Does this strike anyone else strange that OPEC agreed to raise production by 500,000 bpd on November 1st and even with 459,000 bpd coming from Iraq, which does not even have a quota at present, they could only manage an overall gain of 324,000 bpd? That means the rest of OPEC actually lost 135,000 bpd instead of increasing 500,000 bpd. This is not an encouraging trend especially with prices at $98. You would think cheating would be rampant and OPEC would be dumping oil on the market. That is not happening according to the numbers.

Upon further research I found that the United Arab Emirates (UAE) suffered a drop in production of 452,000 bpd due to maintenance problems at three major offshore fields. Angola also saw production fall 101,000 bpd.

According to Petrologistics Saudi is coming to the rescue of OPEC's lagging shipments and is boosting production by 720,000 bpd for the four weeks ending Dec-8th. This will offset the production drops in Angola and the UAE as well as some minor declines from some other OPEC members. The majority of this Saudi oil is destined for the U.S. and that should solve the declines in our inventory levels.

The market is quick to realize OPEC is not shipping as promised and outages and falling production from OPEC members is more transparent then in previous years with multiple oil trackers using every available means to clarify actual shipments.

This boost in shipments from Saudi Arabia headed for the U.S. suggests there will be some volatility in oil prices very soon. It takes several weeks for Saudi oil to reach the U.S. but reportedly those increased shipments began on the 12th. That means oil inventories should jump sharply around Dec-12th and continue for four weeks. That is almost exactly when refiners, pipelines and storage facilities will want to be reducing inventories to avoid taxes on inventories that are charged on Dec-31st. Prices paid for crude in mid December will have to reflect the potential taxes that will be charged to whoever is holding on Dec-31st.

The next saga in the OPEC story will happen on Dec-5th when OPEC meets to discuss production levels in Abu Dhabi. You can rest assured that Saudi Arabia is going to be even more forceful than before in lobbying for another production increase to slow the price of oil. I will be shocked if we don't see $100 before the meeting but after the meeting I would be looking for prices to drop ahead of tax time regardless of any production decision other than a cut. I would not be surprised to see prices drop like a rock once $100 has been hit but some analysts are now predicting $110 or even $120 before the year is out. Analysts are expecting OPEC to agree to another 500,000 bpd increase in production on Jan-1st but given their recent history of failing to follow through on the Nov-1st 500,000 bpd I doubt there will be many believers until it starts backing up in the pipelines at Cushing Oklahoma.
——————
(Task statement):
Please write out the part of the OPEC output passage that begins at the words "The market is" and stops after the words "holding on Dec-31st.". The entries come from a separate source.

(Records from a collection)
——————
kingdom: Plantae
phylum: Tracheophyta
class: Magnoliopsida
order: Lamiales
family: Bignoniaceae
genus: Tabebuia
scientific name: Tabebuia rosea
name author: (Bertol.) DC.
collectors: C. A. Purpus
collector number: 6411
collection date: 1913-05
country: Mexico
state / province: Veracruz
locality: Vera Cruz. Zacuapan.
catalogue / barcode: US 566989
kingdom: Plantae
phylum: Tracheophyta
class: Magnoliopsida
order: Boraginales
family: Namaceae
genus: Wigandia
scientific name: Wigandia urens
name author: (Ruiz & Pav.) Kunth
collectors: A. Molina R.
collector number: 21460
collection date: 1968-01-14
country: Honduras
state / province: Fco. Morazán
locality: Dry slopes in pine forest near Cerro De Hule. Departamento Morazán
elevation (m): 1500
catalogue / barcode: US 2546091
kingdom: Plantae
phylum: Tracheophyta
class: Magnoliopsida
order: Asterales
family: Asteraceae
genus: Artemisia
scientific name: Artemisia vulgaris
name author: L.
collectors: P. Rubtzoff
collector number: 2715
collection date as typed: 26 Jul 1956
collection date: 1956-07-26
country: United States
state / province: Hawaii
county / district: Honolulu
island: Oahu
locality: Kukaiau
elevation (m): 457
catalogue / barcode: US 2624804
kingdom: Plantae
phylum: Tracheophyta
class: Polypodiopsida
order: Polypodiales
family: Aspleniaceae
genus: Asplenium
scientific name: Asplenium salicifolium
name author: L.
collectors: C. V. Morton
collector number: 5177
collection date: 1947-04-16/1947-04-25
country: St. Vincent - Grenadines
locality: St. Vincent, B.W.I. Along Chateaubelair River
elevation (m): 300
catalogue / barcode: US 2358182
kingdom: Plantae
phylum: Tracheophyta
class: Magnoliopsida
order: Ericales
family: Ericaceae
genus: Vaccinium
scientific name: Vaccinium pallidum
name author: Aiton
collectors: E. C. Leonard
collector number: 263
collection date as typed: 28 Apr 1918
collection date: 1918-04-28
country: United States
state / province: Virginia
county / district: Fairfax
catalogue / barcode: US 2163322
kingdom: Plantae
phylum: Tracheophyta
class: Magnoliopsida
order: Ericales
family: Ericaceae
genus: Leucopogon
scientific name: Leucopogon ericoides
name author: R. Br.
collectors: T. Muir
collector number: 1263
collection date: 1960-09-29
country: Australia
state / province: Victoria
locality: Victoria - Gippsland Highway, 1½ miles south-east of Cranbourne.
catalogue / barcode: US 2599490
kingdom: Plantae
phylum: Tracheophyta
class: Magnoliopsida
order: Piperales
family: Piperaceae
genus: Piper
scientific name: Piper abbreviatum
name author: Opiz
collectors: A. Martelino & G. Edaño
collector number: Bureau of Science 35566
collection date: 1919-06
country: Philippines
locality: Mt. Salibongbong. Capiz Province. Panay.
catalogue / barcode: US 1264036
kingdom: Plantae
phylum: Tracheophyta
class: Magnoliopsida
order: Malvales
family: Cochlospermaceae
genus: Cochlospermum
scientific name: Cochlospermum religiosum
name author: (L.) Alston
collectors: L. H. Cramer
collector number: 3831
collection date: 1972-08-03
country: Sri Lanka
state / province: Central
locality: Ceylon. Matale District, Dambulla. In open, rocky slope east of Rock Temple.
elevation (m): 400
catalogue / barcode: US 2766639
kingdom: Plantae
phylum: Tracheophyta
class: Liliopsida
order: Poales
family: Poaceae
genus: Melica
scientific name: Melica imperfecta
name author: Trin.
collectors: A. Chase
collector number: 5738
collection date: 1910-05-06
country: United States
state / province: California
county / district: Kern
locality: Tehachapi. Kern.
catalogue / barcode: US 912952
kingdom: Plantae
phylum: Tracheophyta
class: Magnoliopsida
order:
——————
(Answer to the exercise):
The market is quick to realize OPEC is not shipping as promised and outages and falling production from OPEC members is more transparent then in previous years with multiple oil trackers using every available means to clarify actual shipments.

This boost in shipments from Saudi Arabia headed for the U.S. suggests there will be some volatility in oil prices very soon. It takes several weeks for Saudi oil to reach the U.S. but reportedly those increased shipments began on the 12th. That means oil inventories should jump sharply around Dec-12th and continue for four weeks. That is almost exactly when refiners, pipelines and storage facilities will want to be reducing inventories to avoid taxes on inventories that are charged on Dec-31st. Prices paid for crude in mid December will have to reflect the potential taxes that will be charged to whoever is holding on Dec-31st.